My personal story, why the core group is so important to me
Core exercise is a topic near and dear to me. I have been dealing with back problems most of my adult life, and until the past few years, I did not truly understand why core exercise is so critical to maintaining a healthy back. You can read my full story here. In a nutshell, my back problems date back to 1999. I have had various problems and have tried a lot of different solutions. I have been through painkillers, shots, and surgery. It wasn’t until my most recent injury and working with my chiropractor that I finally woke up to the fact that I needed to focus on building a strong core.
Throughout my adult life, I have been in situations where I could not stand up straight, and other times I could not bend over to put my clothes on. Big shout out to my wife for helping her fully-grown husband get dressed in the morning – Thank you, honey! I had a hard time driving to work because the pain was so intense. Not real fun on a 45-minute drive to work. Needless to say, I have been through some pretty bad back problems.

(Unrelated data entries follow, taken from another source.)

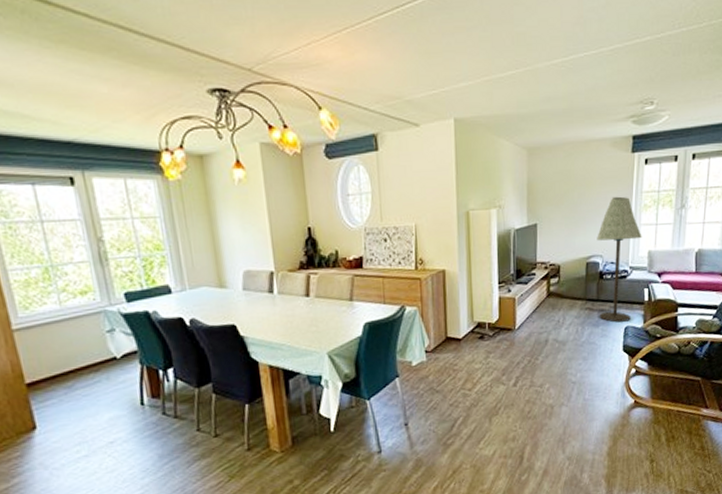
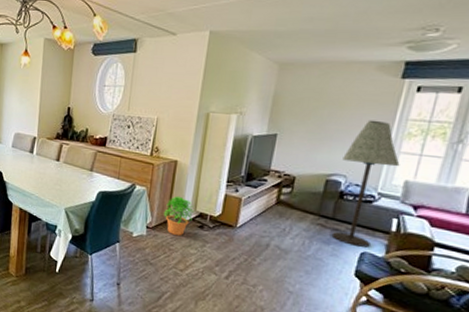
potted plant: none [441,309,472,353] -> present [164,195,195,236]

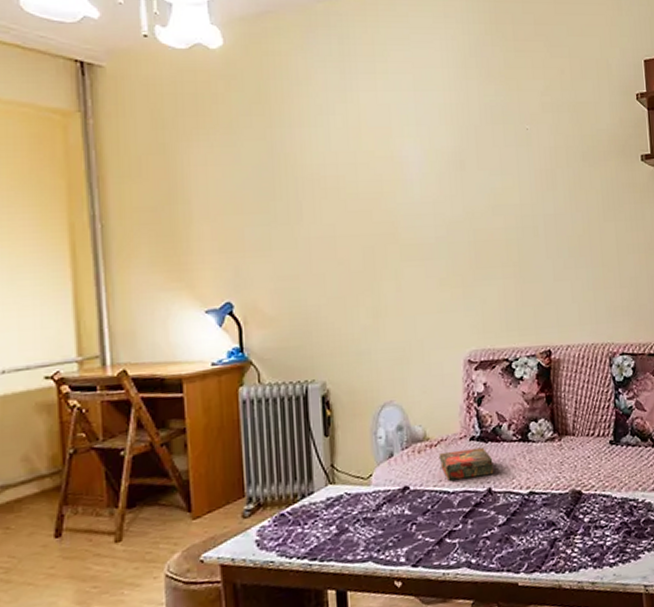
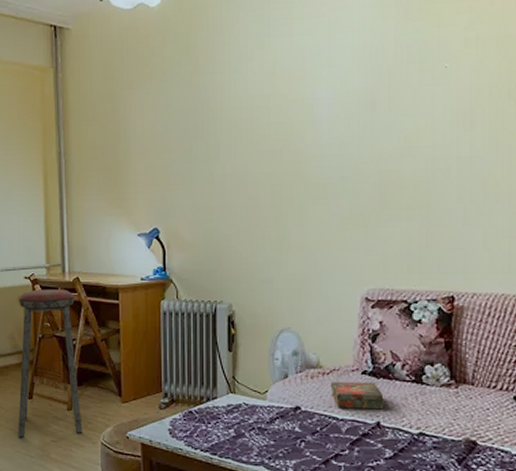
music stool: none [35,387,138,592] -> present [18,289,83,437]

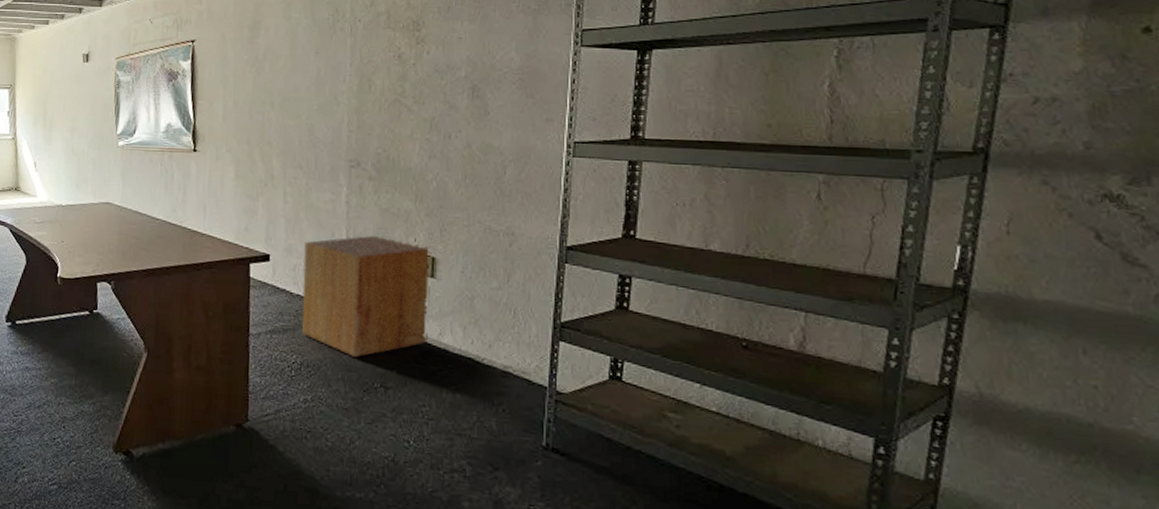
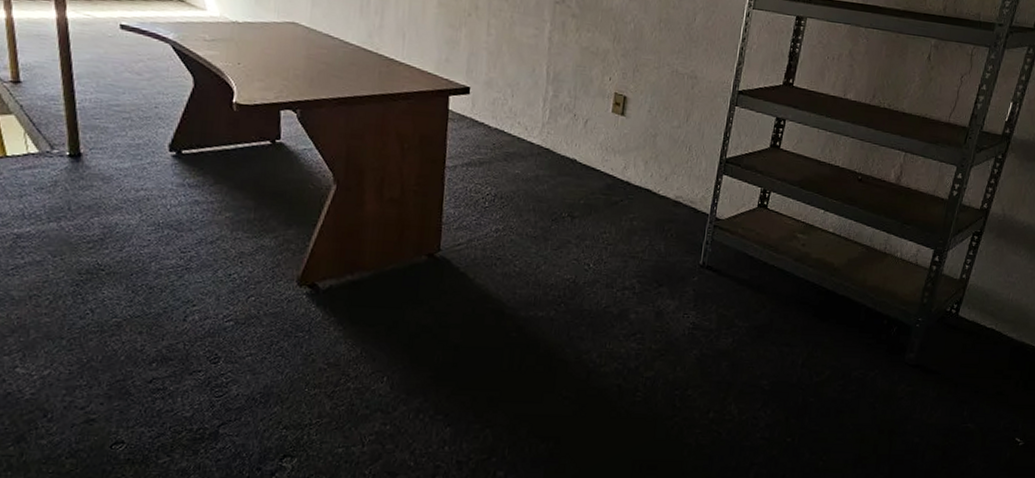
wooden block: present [301,235,430,357] -> none [497,72,622,189]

Core work is boring, and I always hated doing it
I could work out for over an hour, easily, doing everything else, except core. Then when it came time to do my core work, I would do some crunches and call it a day. I always thought just doing crunches would be enough and even that I would only do here and there. Six-pack abs are the sign of a strong core right? Well not exactly.
Now things are much different for me. I have a significantly better understanding of what I need to do to maintain a strong core, and why. Now, most everything I do centers around working my core. Sometimes when I am working out, I don’t even realize I am engaging my core. Also, I have a lot more motivation. My injury in 2015 was a serious wake-up call.
In late 2015, I blew a disc in my back and sprained my SI joint. I was doing stupid things at the gym and let my ego get the best of me. I was bent over at about a 30-degree angle for about six months, dealing with spinal stenosis. I started working with a chiropractor who finally taught me the value of working out the right way. Well, working out the right way for me, going forward.
Conclusion: What is core exercise
I hope that after reading this post, you have a better answer to the question “what is core exercise”? Core exercise is training the muscle groups that make up the core. As I mentioned, there are different ideas on what exactly makes up your core, but to keep it simple, I like to think of your core as ranging from your armpits to your hamstrings. Different people will take that to a more granular level I am sure.
For me, recovering from an injury was my motivation to get started on developing and maintaining a strong and healthy core. For you, the motivation may be different. As I mentioned earlier, everyone can benefit from doing core exercises. If you are a big-time athlete or unloading dishes from the dishwasher, core muscles make the body go.
One cool thing too is that you don’t need a gym membership to do a lot of exercises, and you can even do them in just a few minutes during the day. Feel free to check out some of our other posts including Swiss Ball Core Exercises. Hopefully, this will provide some additional guidance on the subject. In addition, here are some more suggestions from Mayo Clinic. Also, before you start a workout, it’s always good to get some quick warmup exercises in to get your core muscles activated.